Im Rahmen der Aufnahmeverfahren befinden sich derzeit noch weitere besonders gefährdete Personen aus Afghanistan in Pakistan, die bereits über eine rechtlich verbindliche Aufnahmezusage verfügen, hieß es vonseiten des Auswärtigen Amts weiter. Die Behörde wies darauf hin, dass sich die Flugdaten für geplante Charterflüge aus unterschiedlichen Gründen stets kurzfristig ändern könnten.
Das Bundesinnenministerium teilte auf Anfrage von Epoch Times mit, dass sich die Kosten für das Bundesaufnahmeprogramm für besonders gefährdete Personen aus Afghanistan bisher auf etwa 25 Millionen Euro belaufen. Ein wesentlicher Kostenfaktor sei die Unterstützung der Personen im Ausreiseverfahren. Künftige Kosten hängen daher insbesondere von der Dauer des Ausreiseverfahrens ab. Diese sei vom jeweiligen Einzelfall abhängig.
Sicherheitsinterviews vor der Ausreise
Die Sicherheit habe bei allen Verfahren „oberste Priorität“, heißt es aus dem Innenministerium weiter. „Die Erklärung einer Aufnahme und die Einreise dieser Personen setzen voraus, dass die strengen Aufnahme- und Sicherheitskriterien erfüllt werden“, erläutert ein Sprecher. So stünden alle Aufnahmezusagen unter dem Vorbehalt, „dass sich im weiteren Verfahren keine sicherheitsrelevanten Erkenntnisse ergeben und das Visumverfahren erfolgreich durchlaufen wird“.
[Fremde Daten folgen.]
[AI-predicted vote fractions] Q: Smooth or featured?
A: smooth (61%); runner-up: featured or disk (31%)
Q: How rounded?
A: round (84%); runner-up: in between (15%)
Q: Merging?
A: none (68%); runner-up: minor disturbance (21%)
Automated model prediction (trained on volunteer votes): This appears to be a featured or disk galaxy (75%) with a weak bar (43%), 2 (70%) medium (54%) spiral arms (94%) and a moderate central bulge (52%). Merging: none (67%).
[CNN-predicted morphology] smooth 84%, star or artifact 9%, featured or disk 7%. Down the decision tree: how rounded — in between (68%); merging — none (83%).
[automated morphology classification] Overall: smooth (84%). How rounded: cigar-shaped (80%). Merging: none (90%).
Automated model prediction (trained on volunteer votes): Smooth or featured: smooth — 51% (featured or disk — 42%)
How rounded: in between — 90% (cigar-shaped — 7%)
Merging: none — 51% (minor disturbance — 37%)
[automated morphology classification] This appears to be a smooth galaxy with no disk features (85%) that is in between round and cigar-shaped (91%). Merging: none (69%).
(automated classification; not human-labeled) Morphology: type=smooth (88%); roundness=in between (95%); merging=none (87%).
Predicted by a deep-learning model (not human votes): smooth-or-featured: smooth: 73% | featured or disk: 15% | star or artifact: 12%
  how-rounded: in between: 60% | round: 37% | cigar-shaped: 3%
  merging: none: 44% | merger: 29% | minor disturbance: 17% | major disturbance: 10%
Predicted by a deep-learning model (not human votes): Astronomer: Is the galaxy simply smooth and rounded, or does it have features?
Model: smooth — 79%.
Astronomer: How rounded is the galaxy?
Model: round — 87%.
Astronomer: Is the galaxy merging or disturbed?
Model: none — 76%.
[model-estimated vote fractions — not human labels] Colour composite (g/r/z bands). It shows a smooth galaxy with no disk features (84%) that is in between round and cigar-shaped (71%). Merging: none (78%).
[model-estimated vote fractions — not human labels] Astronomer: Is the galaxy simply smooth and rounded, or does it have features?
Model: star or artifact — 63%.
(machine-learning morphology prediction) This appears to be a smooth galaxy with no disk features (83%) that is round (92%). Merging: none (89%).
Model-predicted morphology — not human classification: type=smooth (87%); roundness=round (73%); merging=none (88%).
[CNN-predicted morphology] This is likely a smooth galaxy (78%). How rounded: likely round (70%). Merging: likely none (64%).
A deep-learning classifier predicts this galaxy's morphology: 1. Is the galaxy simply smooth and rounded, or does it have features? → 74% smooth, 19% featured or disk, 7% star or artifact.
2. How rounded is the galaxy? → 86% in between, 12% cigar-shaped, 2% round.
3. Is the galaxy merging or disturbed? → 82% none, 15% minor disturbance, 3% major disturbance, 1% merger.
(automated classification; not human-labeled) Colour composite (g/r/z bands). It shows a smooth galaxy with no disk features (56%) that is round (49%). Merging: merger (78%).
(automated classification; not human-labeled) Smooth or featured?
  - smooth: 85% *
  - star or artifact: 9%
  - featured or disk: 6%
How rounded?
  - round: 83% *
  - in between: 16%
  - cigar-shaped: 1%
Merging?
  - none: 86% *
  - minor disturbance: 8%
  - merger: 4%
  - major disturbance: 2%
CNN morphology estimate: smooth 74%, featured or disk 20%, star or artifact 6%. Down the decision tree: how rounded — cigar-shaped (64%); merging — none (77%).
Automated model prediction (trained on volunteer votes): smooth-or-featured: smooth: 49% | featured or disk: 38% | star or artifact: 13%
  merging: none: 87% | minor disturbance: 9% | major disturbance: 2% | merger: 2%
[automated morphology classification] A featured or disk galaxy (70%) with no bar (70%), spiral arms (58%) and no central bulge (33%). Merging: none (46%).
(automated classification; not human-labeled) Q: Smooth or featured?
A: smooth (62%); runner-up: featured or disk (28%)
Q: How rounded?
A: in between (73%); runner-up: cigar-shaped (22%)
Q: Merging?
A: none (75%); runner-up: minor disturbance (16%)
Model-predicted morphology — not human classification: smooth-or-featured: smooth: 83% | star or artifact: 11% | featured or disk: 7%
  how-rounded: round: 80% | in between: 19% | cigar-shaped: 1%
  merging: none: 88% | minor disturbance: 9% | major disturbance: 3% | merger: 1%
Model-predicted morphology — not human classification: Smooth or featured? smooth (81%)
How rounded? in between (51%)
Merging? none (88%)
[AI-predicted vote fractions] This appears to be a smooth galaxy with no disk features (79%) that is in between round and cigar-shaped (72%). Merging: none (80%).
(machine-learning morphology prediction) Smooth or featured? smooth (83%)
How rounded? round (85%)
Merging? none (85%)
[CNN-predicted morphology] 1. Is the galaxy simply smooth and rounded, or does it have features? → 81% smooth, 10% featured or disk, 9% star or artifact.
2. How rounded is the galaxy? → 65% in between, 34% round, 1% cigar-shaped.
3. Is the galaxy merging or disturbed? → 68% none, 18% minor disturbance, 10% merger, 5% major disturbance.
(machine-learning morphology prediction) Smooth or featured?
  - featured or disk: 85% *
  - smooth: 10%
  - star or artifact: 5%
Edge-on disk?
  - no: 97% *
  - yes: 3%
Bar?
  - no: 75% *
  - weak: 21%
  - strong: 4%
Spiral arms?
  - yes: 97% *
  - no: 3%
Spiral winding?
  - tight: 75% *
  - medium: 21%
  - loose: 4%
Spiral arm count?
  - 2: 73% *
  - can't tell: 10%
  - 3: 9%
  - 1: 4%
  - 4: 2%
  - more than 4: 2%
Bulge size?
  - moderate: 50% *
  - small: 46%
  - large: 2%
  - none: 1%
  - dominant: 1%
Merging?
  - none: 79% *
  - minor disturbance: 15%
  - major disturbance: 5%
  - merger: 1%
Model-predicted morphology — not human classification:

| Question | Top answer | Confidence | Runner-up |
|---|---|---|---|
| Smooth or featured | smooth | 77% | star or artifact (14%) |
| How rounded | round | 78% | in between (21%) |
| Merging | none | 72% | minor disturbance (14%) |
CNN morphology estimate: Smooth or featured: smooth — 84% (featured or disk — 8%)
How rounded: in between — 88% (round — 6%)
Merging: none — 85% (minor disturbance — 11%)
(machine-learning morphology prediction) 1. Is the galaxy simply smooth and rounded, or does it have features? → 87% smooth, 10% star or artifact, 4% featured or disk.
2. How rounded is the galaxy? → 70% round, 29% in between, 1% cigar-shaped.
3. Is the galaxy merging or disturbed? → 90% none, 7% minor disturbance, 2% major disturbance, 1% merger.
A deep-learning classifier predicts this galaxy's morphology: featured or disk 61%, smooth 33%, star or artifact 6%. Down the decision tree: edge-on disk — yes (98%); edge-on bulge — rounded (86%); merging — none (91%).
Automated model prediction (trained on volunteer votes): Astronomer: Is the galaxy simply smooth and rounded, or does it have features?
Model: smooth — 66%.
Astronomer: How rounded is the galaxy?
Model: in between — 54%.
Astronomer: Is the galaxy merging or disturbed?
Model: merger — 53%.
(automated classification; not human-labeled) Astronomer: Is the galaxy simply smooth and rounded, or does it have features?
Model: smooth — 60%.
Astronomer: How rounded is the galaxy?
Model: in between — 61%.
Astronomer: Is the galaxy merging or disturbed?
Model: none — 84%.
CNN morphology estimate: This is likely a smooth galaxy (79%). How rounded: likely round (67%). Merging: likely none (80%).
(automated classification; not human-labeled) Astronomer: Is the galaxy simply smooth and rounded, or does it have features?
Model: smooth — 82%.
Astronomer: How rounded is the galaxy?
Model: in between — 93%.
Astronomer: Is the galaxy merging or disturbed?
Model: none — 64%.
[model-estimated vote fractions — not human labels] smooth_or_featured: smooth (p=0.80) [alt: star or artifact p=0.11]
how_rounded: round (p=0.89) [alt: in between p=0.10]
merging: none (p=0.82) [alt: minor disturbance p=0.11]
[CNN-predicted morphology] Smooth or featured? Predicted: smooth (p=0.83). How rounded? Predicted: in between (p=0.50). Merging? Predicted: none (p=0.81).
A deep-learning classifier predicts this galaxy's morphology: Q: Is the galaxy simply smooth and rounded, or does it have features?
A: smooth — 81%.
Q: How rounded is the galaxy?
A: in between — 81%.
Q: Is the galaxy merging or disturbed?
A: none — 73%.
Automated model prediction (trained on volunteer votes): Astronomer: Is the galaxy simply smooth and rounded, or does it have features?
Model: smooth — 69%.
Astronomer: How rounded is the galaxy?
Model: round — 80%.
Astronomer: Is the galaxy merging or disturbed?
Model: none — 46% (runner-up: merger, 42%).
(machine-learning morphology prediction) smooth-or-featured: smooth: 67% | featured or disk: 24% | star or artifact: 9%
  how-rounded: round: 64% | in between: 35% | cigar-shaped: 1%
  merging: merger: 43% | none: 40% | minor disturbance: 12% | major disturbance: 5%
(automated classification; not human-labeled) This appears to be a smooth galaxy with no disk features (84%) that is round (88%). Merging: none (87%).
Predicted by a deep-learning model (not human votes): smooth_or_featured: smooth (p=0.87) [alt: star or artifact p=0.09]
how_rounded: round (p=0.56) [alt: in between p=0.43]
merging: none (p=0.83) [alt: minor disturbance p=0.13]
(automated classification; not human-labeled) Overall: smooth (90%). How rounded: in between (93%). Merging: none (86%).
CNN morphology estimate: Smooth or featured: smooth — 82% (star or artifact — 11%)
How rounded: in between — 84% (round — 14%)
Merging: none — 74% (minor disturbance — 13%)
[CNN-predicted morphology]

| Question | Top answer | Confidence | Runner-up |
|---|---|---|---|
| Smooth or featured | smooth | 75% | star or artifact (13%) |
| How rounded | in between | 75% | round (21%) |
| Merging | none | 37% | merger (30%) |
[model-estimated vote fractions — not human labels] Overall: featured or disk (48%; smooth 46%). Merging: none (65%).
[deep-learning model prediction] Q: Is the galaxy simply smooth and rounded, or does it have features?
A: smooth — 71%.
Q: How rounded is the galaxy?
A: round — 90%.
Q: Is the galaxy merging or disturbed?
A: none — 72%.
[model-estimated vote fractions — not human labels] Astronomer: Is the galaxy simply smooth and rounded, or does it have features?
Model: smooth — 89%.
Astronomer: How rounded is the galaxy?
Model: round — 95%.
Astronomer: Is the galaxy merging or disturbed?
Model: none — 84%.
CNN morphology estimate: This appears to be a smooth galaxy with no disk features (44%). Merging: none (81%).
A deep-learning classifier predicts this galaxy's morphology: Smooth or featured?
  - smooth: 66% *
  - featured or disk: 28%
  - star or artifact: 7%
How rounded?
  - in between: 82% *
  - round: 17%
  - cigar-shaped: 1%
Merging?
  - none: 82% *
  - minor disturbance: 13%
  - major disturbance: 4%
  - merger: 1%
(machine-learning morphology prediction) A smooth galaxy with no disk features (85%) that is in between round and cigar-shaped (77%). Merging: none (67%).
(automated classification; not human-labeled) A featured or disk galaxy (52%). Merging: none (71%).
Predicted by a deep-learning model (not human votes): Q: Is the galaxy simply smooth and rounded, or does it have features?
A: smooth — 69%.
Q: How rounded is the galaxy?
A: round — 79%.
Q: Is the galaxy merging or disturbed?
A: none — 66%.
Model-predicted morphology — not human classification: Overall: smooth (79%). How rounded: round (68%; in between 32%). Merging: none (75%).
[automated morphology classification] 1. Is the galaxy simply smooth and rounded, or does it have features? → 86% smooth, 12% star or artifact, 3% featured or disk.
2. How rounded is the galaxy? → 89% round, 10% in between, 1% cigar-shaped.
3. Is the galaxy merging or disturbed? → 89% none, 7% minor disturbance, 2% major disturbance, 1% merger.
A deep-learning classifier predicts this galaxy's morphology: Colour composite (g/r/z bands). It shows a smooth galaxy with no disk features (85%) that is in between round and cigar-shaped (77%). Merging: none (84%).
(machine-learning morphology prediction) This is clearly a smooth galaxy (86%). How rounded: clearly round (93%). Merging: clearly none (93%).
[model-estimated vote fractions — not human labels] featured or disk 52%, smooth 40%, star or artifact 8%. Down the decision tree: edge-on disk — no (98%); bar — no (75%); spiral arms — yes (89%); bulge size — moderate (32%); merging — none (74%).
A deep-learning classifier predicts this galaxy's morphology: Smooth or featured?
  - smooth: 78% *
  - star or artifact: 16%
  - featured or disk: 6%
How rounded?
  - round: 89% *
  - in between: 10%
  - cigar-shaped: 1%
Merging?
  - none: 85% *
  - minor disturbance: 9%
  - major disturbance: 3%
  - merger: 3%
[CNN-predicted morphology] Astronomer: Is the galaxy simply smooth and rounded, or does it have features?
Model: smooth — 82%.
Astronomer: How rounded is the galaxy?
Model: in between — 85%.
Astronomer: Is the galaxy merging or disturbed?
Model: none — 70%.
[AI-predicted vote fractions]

Das Ausreiseverfahren werde grundsätzlich in Pakistan durchgeführt, wo Visumverfahren und Sicherheitsüberprüfungen vor der Einreise erfolgen. Am Ausreiseverfahren seien die Sicherheitsbehörden beteiligt und führten sogenannte Sicherheitsinterviews. Diese Überprüfungen dienten dazu, „Personen von einer Aufnahme und Einreise auszuschließen, bei denen Sicherheitsbedenken bestehen oder sonstige Ausschlussgründe vorliegen“.
Wann weitere Flüge geplant sind, war nicht in Erfahrung zu bringen. Das Ministerium kündige „grundsätzlich keine Flüge an“.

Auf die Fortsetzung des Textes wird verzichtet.